First Half Goal Data – does this have any relevance on what happens in the second half, goal timings, number of goals in FH etc?

HT Score Data – Do specific HT scores have any relevance on second half goals? 0-0 for example definitely seems to have a lower second half goal output

Match Odds – Does the odds of a team have relevance to the second half goals output – i.e. Do odds on Home Teams score more SH?

Goal Line Odds – Does the Over Under markets provide any indicators to number of second half goals?

I am very much number and data driven, it does not mean I am right, other people like to watch games, have in play alerts etc. I am not saying they are right or wrong. You need to find the way that suits you and fits in with your lifestyle and mindset.

I spoke about the word Regression – Regression is defined in the dictionary as “a return to a former or less developed state”. Most gamblers will have experienced this – regression to the mean, you have a system that flies for a while and shoots up in profit and then you see it fall off a cliff, this os not uncommon it is the outcomes, regressing to the mean expectancy. This why it is so important not to dive straight in and to test forward it will save you money and angst.

Regression analysis is another completely different term and people get confused between the two, a quirk of the English language where we use the same term for completely different meanings.
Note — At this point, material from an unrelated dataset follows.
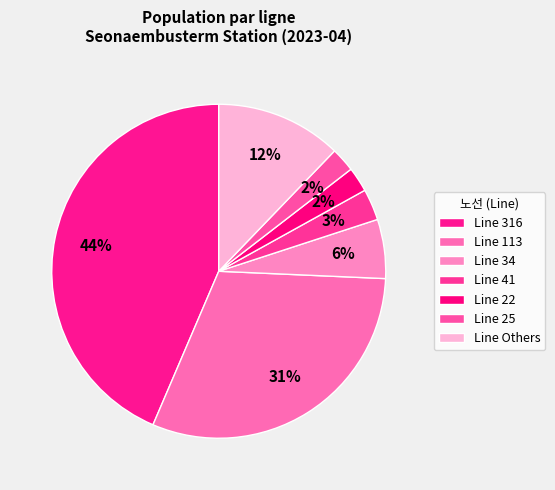

How many segments does this pie chart have?

7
Regression analysis is the process of determining the relationship of one dependent variable and one or more independent variables.

So in Football – Dependent variable – Team Winning

Independent variables may be Shots on Target – does a team having 8 shots on target have any relevance on determining at team winning. It could be possession, it could be xG, it could be how you rate a team lineup by giving it strength etc.

If we use more than one variable it is called Multiple Regression analysis.

So – What are the chances of Tottenham winning home to Chelsea? (very slim I know!)

We may use

How many goals, have Tottenham scored at home in x games

How many goals have Tottenham conceded at home in x games?

How many games have Tottenham won when priced at x at home?

How many games have Tottenham won against teams above them in the league at home in the last x games?

We could keep going adding similar data for Chelsea away

I personally like to be Home and Away specific.

We could then compare this to league averages etc and we have the basis of a model, where we can calculate all this together and from that we can generate a predicted goal number for each side and then insert this into some probability distribution analysis to provide OUR likelihood of different possible outcomes for all markets.

the choice of statistics and data you use is the key, having your own inputs for me is vital. We could all see that Tottenham’s last 6 games have gone over 2.5 goals, they are lazy stats and have no bearing on what could happen in the next game.


2 Responses

  1. The pods are great but when you have a more complex subject the written word is great too. Why? Because, otherwise, I have to jot down notes whilst you are speaking to refer back to later. This is error-prone: I mishear something, I misunderstand something, I miss an important point because I am still writing down the previous one, and because I write so quickly in order to keep up I can’t read what I have written anyway a few days later!

  2. Hi Ian – yes, this is useful for me because I prefer written information to spoken because I can go back, re-read and keep it to look back at anytime.
    I get the concept of regression and league averages, etc